HOW TO COMPLETE THIS TASK ▸
Please repeat the lines below, exactly and only, from the one that holds "zielgerichtete letale Entnahme" through the one that holds "Februar 2019 (Az. 5 B 472/19) abgelehnt.".

[Page-level text extractions]
^^^^^^^^

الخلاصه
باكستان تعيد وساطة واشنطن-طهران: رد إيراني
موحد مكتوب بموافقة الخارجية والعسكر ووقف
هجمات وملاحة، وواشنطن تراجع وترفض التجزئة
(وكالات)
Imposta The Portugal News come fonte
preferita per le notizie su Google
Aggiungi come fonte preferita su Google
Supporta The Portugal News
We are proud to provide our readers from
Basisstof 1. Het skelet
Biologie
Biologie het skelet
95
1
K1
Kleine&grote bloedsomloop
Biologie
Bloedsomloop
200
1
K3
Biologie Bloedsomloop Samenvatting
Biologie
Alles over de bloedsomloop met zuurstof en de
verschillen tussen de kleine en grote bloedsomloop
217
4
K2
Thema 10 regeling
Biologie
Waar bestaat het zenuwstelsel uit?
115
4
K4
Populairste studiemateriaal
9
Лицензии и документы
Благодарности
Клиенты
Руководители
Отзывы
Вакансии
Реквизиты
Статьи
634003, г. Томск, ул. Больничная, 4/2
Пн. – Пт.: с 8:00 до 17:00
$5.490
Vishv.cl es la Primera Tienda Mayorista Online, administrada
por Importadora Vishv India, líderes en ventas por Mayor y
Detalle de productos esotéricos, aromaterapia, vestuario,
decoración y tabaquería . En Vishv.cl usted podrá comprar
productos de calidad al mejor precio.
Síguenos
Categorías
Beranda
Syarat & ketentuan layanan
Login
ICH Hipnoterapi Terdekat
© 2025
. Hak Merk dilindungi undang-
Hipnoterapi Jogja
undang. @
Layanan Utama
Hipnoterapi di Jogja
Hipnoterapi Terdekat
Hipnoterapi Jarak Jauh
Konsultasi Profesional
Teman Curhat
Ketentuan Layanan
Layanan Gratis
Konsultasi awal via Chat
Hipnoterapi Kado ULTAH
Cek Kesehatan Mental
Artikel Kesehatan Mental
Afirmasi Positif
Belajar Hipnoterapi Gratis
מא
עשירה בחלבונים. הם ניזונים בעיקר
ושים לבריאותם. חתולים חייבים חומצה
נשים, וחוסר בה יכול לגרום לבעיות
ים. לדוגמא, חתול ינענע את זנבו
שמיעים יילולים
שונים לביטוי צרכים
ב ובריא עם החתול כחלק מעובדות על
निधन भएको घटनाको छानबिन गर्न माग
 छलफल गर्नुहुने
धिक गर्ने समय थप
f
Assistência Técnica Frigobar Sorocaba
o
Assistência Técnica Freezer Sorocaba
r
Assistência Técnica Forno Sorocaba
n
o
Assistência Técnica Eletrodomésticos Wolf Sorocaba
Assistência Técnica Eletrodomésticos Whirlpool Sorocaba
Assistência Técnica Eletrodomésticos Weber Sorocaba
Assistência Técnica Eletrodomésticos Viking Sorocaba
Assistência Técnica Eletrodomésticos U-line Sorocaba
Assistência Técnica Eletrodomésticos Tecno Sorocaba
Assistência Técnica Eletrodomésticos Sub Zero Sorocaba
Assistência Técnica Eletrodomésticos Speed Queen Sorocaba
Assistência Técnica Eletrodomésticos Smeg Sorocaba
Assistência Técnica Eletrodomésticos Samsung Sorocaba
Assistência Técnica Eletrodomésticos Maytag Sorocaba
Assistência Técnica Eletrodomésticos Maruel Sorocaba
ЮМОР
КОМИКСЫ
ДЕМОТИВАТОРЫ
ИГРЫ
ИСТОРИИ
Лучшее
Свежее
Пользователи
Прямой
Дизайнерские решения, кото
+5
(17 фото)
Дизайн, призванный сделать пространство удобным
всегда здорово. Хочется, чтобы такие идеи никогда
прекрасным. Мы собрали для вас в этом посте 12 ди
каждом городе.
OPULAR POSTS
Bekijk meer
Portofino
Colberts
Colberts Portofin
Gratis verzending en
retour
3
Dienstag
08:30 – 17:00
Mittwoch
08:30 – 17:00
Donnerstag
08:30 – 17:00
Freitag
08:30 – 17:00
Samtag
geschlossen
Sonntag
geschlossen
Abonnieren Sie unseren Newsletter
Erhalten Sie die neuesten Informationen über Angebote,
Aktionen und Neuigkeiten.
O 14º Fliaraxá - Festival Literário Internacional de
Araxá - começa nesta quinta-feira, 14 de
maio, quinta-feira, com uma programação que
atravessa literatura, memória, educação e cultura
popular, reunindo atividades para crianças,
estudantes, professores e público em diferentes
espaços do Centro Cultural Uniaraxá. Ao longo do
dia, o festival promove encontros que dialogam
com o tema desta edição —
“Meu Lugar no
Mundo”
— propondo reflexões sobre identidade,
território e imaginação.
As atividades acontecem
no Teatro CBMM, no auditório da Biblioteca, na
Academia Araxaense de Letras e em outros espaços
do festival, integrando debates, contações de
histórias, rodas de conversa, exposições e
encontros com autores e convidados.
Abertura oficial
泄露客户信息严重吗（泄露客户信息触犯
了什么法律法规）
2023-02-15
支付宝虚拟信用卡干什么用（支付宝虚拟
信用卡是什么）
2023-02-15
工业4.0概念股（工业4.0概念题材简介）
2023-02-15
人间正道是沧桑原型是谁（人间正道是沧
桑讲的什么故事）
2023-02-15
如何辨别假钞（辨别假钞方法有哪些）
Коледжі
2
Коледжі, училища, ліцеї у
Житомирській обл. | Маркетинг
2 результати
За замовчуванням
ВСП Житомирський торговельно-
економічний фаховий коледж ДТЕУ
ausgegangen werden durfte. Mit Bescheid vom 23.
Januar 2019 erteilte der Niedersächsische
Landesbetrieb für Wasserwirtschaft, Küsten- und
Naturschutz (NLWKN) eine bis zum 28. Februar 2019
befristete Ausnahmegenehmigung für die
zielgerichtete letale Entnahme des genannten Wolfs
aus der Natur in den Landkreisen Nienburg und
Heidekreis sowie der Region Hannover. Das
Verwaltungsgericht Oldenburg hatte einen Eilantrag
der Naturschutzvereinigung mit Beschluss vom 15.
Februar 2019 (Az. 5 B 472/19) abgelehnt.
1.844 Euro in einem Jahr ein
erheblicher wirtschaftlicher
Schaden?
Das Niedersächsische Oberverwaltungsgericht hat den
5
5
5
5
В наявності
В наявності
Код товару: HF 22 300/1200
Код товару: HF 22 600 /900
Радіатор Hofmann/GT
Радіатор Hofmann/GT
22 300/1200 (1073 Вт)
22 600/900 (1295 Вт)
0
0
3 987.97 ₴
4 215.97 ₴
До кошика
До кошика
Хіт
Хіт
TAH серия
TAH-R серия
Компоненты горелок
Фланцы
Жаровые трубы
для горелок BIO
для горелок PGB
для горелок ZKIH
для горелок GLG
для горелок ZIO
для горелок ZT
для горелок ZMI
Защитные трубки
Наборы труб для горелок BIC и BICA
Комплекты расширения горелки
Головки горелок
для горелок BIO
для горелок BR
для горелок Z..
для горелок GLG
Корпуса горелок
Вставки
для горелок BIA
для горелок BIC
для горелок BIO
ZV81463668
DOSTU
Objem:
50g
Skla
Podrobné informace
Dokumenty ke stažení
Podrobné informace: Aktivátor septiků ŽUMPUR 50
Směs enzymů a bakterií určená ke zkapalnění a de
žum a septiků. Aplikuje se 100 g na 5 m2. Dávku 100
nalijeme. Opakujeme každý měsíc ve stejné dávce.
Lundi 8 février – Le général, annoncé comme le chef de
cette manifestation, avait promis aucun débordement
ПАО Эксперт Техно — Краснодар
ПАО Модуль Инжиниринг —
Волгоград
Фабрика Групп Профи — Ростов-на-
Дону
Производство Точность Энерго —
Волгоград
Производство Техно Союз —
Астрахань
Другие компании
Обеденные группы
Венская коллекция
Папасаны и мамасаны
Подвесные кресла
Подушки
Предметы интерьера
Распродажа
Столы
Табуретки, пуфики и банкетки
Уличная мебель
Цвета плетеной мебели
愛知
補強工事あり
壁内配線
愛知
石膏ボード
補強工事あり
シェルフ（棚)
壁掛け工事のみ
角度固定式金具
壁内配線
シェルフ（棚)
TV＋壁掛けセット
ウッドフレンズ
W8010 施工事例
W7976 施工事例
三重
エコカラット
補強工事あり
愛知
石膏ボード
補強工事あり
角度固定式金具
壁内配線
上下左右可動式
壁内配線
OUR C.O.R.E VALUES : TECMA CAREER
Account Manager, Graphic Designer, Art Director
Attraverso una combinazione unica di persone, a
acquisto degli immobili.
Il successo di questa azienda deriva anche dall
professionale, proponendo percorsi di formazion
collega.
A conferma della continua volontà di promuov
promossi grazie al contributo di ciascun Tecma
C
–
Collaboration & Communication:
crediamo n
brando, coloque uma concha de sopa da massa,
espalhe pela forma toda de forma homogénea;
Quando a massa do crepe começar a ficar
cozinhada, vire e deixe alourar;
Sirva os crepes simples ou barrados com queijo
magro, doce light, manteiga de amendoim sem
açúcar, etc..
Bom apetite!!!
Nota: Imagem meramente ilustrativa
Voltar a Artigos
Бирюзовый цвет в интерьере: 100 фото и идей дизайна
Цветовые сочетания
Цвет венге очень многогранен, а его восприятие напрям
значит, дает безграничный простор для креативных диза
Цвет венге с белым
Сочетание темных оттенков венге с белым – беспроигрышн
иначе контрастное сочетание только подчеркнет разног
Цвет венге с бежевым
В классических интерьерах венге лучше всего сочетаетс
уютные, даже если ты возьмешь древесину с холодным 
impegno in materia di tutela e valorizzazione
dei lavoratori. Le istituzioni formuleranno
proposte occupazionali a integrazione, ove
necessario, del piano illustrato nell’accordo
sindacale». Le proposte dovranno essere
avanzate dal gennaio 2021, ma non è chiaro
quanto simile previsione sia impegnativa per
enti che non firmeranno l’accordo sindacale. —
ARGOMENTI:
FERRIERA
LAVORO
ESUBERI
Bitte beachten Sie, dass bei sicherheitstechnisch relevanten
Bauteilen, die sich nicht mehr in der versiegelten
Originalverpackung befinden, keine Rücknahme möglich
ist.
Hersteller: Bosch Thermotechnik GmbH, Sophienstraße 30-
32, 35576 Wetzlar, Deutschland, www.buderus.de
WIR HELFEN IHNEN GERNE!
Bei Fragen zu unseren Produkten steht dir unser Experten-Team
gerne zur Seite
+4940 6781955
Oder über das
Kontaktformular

^^^^^^^^

EXERCISE OUTPUT ▸
zielgerichtete letale Entnahme des genannten Wolfs
aus der Natur in den Landkreisen Nienburg und
Heidekreis sowie der Region Hannover. Das
Verwaltungsgericht Oldenburg hatte einen Eilantrag
der Naturschutzvereinigung mit Beschluss vom 15.
Februar 2019 (Az. 5 B 472/19) abgelehnt.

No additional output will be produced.